Below is the anonymised testimony from a domestic worker who came to Lebanon to work for a man named Emile Bou Farah in 2010. Her account details the sexual harassment she says she faced, and the physical abuse she witnessed at the Saliba Agency which employs domestic workers. She says that Emile Bou Farah preyed on her, made unwanted advances and sexually harassed her. Furthermore, she alleges that she worked 16 hour days and was only allowed to eat once a day.
Sonam Moktan, Nepali, came to Lebanon in early 2007 to work for brothers Boutros and Ghassan Bou Younes. Boutros was her employer, but she was handed over directly to his brother, Ghassan. She ended up enslaved for a period of 10 years. In her decade in Lebanon, she is alleged to have faced both physical and sexual abuse. She worked tirelessly, without any holidays or breaks. Her employers did not provide basic items such as clothing and sanitary protection. They told her that her entire family had died in the 2015 earthquake in Nepal. She had almost no contact with them for ten years.
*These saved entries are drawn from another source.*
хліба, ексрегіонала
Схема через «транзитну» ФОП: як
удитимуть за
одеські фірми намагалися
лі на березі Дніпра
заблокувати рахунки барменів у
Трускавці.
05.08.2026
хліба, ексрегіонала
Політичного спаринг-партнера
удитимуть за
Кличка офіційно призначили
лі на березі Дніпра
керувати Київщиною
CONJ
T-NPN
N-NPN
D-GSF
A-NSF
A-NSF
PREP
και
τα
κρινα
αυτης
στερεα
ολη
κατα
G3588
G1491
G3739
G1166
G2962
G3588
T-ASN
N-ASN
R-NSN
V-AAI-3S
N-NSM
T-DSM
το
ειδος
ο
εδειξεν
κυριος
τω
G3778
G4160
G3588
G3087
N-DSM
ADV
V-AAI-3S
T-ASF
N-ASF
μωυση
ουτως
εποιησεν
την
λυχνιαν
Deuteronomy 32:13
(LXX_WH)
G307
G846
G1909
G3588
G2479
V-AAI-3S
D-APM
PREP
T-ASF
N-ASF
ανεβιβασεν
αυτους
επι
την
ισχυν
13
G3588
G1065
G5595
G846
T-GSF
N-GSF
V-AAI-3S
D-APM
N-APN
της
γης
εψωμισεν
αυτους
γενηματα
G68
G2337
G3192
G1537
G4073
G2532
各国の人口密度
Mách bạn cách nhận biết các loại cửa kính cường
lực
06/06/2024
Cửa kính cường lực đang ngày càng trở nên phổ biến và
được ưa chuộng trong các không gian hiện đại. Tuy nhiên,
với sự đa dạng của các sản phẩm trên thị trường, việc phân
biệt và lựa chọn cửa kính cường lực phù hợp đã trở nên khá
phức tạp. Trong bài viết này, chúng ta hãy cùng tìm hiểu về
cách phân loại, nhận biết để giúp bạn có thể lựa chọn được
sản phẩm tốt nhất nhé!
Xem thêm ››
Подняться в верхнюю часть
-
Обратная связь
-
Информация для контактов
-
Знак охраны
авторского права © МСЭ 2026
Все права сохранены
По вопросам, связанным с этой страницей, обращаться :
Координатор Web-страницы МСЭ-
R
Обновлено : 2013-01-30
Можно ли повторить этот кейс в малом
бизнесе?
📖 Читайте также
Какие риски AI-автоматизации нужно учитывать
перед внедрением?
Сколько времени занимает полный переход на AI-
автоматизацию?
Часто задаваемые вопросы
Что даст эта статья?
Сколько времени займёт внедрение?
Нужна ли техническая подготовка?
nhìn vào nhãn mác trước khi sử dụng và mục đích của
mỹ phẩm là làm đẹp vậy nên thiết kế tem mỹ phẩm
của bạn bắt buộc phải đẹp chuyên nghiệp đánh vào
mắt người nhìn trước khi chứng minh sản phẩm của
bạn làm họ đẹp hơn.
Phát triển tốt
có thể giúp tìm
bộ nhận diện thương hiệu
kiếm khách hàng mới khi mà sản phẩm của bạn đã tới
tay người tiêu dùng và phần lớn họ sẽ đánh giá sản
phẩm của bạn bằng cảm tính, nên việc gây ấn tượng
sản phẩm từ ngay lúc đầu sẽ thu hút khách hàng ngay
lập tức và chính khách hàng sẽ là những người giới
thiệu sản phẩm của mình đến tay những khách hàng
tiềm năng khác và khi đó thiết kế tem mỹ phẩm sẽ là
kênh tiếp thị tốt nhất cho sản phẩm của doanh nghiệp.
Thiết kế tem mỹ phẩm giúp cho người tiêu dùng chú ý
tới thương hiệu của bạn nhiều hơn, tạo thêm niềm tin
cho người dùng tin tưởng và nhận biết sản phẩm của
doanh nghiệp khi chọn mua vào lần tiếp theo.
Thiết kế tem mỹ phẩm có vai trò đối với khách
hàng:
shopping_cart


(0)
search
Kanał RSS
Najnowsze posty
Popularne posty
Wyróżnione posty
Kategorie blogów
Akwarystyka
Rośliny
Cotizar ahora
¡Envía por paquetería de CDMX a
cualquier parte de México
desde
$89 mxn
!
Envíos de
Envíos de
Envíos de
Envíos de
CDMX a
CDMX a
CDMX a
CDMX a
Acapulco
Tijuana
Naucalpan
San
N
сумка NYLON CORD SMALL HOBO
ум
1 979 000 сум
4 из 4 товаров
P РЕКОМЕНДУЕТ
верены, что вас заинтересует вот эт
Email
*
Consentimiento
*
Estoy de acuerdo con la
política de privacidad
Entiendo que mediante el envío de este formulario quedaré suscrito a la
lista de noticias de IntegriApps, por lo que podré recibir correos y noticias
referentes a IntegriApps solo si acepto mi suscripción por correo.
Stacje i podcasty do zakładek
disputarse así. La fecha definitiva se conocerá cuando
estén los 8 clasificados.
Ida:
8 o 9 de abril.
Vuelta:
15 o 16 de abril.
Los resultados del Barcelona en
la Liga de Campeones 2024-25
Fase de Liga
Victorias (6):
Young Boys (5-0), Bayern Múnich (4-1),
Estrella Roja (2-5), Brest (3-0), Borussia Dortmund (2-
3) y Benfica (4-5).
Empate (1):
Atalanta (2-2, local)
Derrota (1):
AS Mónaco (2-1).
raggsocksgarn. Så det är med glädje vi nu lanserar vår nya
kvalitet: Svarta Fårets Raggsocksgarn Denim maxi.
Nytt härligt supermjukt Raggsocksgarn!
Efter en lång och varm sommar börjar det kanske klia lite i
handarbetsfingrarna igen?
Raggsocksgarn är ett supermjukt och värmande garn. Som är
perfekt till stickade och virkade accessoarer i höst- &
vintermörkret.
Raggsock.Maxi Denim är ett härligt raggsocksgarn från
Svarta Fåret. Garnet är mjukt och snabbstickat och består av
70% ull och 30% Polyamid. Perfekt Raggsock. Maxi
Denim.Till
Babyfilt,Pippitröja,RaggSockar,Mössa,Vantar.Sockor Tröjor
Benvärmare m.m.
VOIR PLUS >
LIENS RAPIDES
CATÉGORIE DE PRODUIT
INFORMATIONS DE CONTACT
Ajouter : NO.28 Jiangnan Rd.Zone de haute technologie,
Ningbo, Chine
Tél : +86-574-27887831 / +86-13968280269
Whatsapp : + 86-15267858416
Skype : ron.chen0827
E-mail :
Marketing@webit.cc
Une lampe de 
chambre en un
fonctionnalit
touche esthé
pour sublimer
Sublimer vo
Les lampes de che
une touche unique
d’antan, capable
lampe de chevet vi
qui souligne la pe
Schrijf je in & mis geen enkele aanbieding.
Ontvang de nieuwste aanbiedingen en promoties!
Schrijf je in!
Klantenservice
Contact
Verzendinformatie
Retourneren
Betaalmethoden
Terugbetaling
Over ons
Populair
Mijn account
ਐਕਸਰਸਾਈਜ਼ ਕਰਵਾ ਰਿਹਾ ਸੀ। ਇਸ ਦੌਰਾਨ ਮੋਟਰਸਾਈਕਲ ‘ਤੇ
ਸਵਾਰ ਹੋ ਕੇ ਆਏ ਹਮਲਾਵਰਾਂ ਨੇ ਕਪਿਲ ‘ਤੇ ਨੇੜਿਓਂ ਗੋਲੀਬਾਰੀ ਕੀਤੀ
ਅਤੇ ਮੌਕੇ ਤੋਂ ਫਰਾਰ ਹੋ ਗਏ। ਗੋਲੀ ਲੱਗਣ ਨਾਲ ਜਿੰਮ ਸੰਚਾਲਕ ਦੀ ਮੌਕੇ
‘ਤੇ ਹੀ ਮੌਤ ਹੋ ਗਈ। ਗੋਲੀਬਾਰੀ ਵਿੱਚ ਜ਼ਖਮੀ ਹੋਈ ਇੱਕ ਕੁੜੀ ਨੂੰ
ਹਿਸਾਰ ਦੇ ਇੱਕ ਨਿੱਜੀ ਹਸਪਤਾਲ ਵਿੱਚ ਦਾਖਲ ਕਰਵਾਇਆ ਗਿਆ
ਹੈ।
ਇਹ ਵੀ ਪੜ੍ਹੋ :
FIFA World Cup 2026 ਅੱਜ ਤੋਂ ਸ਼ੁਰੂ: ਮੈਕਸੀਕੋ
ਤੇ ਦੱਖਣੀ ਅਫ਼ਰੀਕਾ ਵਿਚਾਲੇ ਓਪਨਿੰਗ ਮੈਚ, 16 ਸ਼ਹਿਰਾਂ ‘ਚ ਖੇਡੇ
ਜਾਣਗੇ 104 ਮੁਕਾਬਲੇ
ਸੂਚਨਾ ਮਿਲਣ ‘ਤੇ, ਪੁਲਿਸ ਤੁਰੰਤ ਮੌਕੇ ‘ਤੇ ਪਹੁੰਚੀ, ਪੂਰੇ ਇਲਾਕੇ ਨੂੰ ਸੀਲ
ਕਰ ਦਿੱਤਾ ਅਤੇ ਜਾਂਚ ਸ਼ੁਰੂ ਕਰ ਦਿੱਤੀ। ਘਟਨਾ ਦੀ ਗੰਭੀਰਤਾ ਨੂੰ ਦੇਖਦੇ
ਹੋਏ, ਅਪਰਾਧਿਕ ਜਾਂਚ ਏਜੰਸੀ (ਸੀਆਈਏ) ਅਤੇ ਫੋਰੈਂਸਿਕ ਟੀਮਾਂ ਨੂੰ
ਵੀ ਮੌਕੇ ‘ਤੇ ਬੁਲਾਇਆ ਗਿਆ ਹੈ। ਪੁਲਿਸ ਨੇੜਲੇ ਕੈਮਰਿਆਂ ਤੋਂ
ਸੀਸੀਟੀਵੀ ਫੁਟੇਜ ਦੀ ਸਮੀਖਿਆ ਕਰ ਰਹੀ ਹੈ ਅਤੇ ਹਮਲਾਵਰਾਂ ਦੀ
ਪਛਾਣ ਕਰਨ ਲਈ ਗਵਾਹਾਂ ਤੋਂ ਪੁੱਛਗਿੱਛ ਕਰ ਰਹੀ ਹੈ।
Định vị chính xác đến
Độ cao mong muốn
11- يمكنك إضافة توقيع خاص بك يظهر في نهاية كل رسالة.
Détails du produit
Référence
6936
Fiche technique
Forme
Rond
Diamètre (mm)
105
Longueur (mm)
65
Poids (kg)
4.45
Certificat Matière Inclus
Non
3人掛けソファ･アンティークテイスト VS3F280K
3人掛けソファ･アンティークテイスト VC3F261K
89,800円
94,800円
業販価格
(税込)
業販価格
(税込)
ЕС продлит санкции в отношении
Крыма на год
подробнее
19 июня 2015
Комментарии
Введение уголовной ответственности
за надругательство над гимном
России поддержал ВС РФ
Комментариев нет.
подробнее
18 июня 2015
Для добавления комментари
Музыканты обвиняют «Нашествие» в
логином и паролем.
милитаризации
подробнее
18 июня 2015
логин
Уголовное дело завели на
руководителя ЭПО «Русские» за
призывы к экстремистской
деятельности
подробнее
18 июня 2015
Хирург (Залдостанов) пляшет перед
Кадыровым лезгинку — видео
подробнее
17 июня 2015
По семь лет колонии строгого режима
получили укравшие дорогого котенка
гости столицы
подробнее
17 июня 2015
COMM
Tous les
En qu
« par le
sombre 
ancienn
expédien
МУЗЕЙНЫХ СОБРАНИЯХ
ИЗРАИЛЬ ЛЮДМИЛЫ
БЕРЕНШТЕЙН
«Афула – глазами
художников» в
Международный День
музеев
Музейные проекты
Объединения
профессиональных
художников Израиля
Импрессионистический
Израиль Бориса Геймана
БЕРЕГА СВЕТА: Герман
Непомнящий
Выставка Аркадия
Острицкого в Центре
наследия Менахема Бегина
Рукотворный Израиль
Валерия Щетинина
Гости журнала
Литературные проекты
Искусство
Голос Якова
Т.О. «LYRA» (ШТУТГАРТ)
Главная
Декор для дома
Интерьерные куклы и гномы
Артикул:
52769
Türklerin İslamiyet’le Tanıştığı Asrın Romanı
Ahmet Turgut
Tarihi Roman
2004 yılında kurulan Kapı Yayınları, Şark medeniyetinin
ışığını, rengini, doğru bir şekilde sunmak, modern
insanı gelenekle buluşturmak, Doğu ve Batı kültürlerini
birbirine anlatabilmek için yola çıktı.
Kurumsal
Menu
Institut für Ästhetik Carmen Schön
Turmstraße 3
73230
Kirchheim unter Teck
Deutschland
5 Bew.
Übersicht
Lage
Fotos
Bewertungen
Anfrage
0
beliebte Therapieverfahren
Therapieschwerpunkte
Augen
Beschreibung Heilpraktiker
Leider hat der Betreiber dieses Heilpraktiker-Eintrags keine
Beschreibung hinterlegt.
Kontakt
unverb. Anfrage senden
Florence Njoki Wangari arrived in Lebanon from Kenya in June 2014 and left in June 2017. Her first 18 months’ salary were paid but the last 18 months remain unpaid. She repeatedly asked for her full salary, and was told in return that it was ‘in the bank’. Florence was sent back to Kenya for her father’s funeral with the promise of return, so she didn’t even take her clothes with her. When she contacted her employers from Kenya, they blocked her. She is still owed $3,000.